The Applications of Similarity Metrics in the Source Separation of Percussive Sounds

Open Access
- Author:
- Grabow, Christopher
- Graduate Program:
- Acoustics
- Degree:
- Master of Science
- Document Type:
- Master Thesis
- Date of Defense:
- September 05, 2024
- Committee Members:
- Tyler Patrick Dare, Thesis Advisor/Co-Advisor
Karl Martin Reichard, Committee Member
Julianna Simon, Program Head/Chair
Daniel C. Brown, Committee Member
Mark Andrew Fanton, Committee Member - Keywords:
- Music Source Separation
Dynamic Time Warping
Normalized Cross Correlation
Percussive Sounds
Machine Learning - Abstract:
- In recent years, there has been a growing interest in the development of music source separation (MSS) models for problems related to music information retrieval. The techniques used for source separation can often be applied to other acoustical signals as well.
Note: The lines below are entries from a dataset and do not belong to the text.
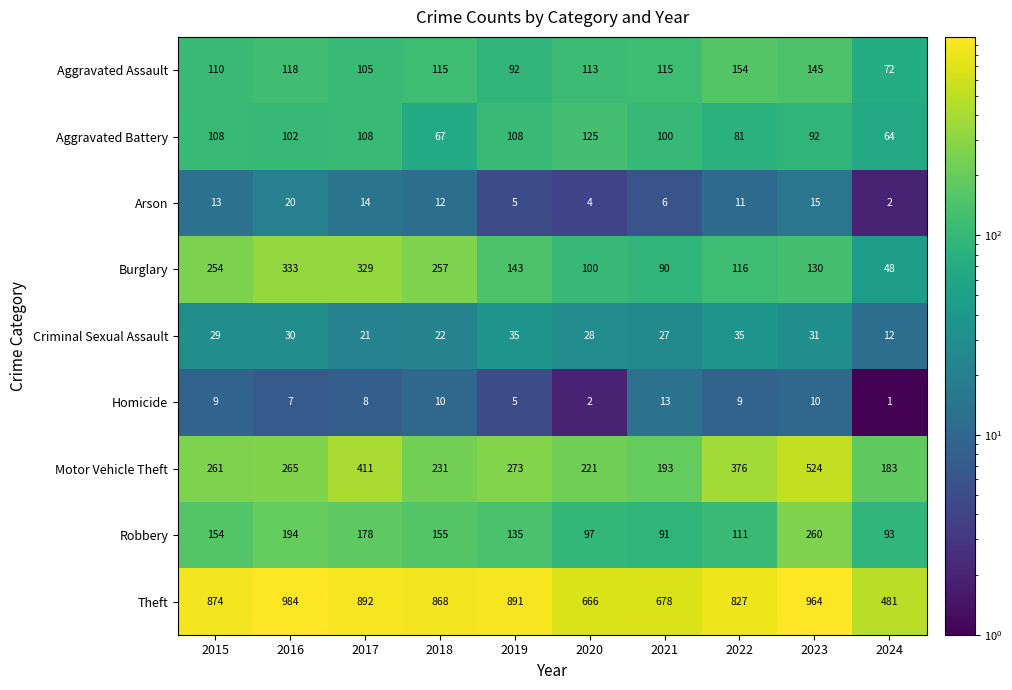

True or false: Aggravated Assault has a value of 72 at 2024.

True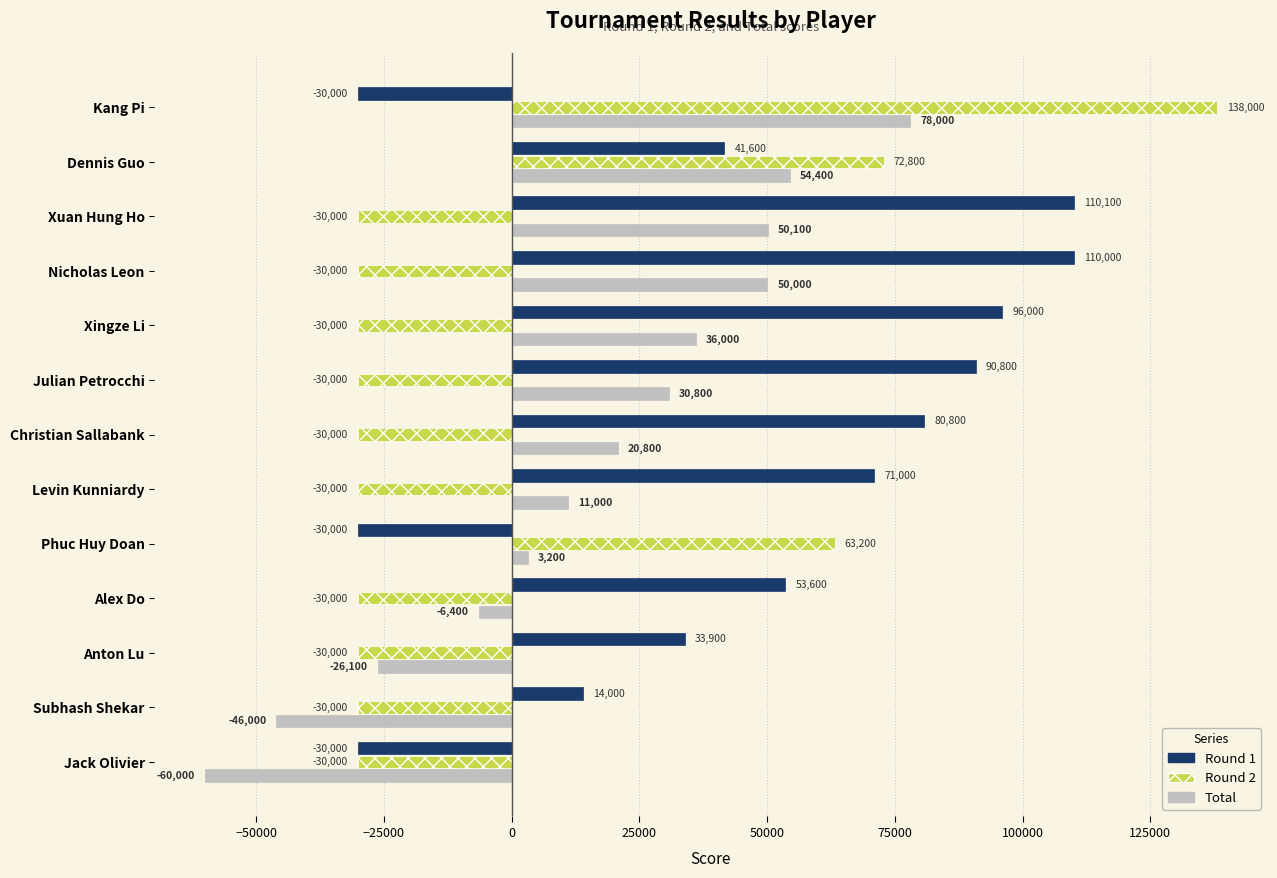

What is the lowest value of the Total series?

-60000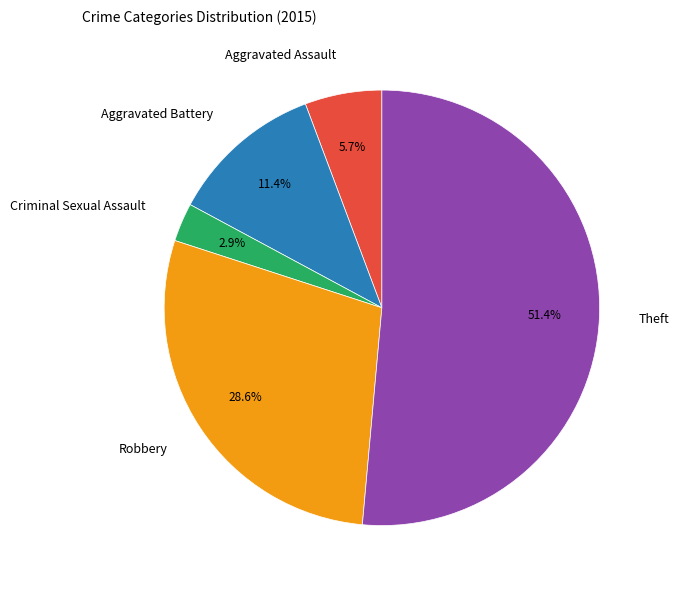

Which category has the biggest portion of the pie?

Theft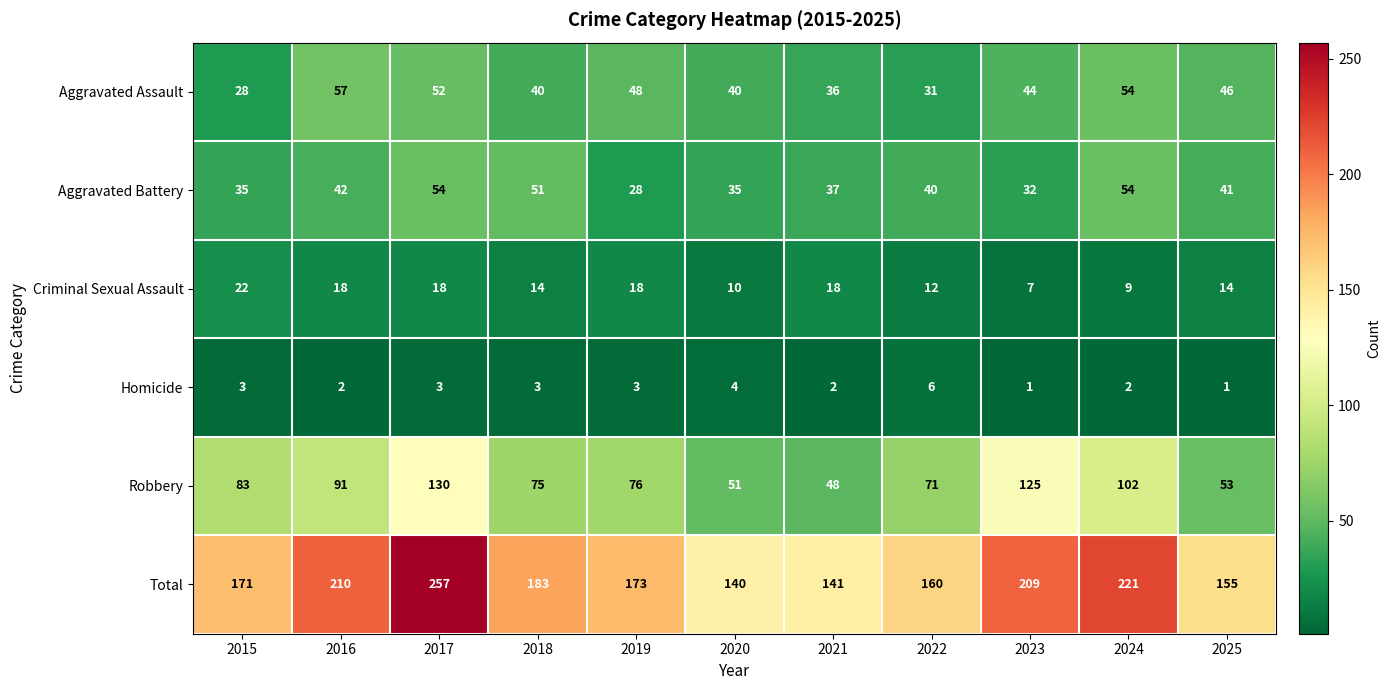

At which category is the sum across all series the highest?

2017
While existing MSS models have been able to achieve high quality separation, they are limited in specificity. These models are designed to separate a piece of music into four categories: vocals, bass, drums, and other instrumentation. The goal of this thesis is to develop a new MSS model that focuses on the separation of transient, percussive sounds. The main technique used in the proposed source separation algorithm is similarity metrics. These are metrics that compare two time series and assign a numerical value based on their level of similarity. The algorithm utilizes two similarity metrics: dynamic time warping (DTW) and normalized cross-correlation (NCC). Each metric is also capable of time-aligning the two time series, which is a necessary component within the model. The two metrics perform very similar tasks on a surface level, but their unique computations provide various advantages and drawbacks for source separation tasks. Once the architecture of the new proposed MSS model is developed, various testing is undergone to train and fine-tune it. Both a “digital” and “live” drum dataset was curated for this testing, forming a database of sounds for the algorithm to draw upon and non-database sounds to test its limits. First, a series of polyphonic drum signals along with the non-database sounds are used to define the correlation limits and noise thresholds for each similarity metric. Then, a collection of 30 drum tracks is tested in the algorithm and compared to ground truth sources. Overall, the new model shows promise for the source separation of drum signals in limited dataset. The NCC metric outperforms DTW because of its ability to extract individual drums in a polyphonic signal. Many improvements can be made to the algorithm, including the addition of onset detection functions, neural networks for speed and accuracy, and larger drum databases.